━━━ Passage given ━━━

Delaware   001-41187   46-4600326
(State or other jurisdiction of incorporation)   (Commission File Number)   (IRS Employer Identification No.)

   

111 Somerset Road, Level 3
Singapore
 
238164
(Address of principal executive offices)   (Zip Code)

 

(347) 349-5339
Registrant’s telephone number, including area code

 

Not applicable.
(Former name or former address, if changed since last report)

 

Check the appropriate box below if the Form 8-K is intended to simultaneously satisfy the filing obligation of the registrant under any of the following provisions:

 

  Written communications pursuant to Rule 425 under the Securities Act (17 CFR 230.425)
  Soliciting material pursuant to Rule 14a-12 under the Exchange Act (17 CFR 240.14a-12)
  Pre-commencement communications pursuant to Rule 14d-2(b) under the Exchange Act (17 CFR 240.14d-2(b))
  Pre-commencement communications pursuant to Rule 13e-4(c) under the Exchange Act (17 CFR 240.13e-4(c))

 

Securities registered pursuant to Section 12(b) of the Act:

Title of each class Trading Symbol (s) Name of each exchange on which registered
Common Stock FNGR The Nasdaq Stock Market LLC

 

Indicate by check mark whether the registrant is an emerging growth company as defined in as defined in Rule 405 of the Securities Act of 1933 (Section 230.405 of this chapter) or Rule 12b-2 of the Securities Exchange Act of 1934 (Section 240.12b-2 of this chapter).

 

Emerging growth company  ¨

 

If an emerging growth company, indicate by check mark if the registrant has elected not to use the extended transition period for complying with any new or revised financial accounting standards provided pursuant to Section 13(a) of the Exchange Act.   ¨

 

 

 

 

 

SECTION 5 – CORPORATE GOVERNANCE AND MANAGEMENT

 

Item 5.07. Submission of Matters to a Vote of Security Holders

 

Results of the Annual Meeting of Stockholders

 

An Annual Meeting of Stockholders (the “AGM”) of the Company was held on February 16, 2024 to approve the agenda items described below.

━━━

**Task list:**
• 1. According to the filing excerpt, on what date was the Annual Meeting of Stockholders held?
• 2. Lay out the stretch of the records from the line containing "genus: Bromus" through the last line of the records as a numbered list, leaving out any blank lines.

━━━ Information shown ━━━

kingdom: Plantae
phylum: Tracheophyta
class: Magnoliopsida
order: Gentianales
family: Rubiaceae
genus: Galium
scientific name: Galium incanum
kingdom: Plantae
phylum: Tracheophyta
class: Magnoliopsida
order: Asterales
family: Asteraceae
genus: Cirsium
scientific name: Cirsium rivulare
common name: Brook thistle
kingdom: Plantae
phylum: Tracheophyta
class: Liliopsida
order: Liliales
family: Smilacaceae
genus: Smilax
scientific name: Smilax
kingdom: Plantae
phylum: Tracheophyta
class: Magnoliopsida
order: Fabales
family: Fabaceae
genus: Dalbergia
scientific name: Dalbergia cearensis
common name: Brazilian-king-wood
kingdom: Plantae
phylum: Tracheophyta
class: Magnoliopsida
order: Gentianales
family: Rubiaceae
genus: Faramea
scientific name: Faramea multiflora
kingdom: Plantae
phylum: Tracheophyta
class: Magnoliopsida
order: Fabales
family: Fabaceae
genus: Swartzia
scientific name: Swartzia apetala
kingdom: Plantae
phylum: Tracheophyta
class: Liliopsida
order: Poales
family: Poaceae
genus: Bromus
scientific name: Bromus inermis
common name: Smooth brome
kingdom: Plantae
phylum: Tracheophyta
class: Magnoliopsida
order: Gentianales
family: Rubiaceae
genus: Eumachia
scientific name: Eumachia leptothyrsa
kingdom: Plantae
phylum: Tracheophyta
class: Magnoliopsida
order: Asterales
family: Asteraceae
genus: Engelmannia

━━━

**Answers to the exercise:**
• 1. February 16, 2024

• 2.
1. genus: Bromus
2. scientific name: Bromus inermis
3. common name: Smooth brome
4. kingdom: Plantae
5. phylum: Tracheophyta
6. class: Magnoliopsida
7. order: Gentianales
8. family: Rubiaceae
9. genus: Eumachia
10. scientific name: Eumachia leptothyrsa
11. kingdom: Plantae
12. phylum: Tracheophyta
13. class: Magnoliopsida
14. order: Asterales
15. family: Asteraceae
16. genus: Engelmannia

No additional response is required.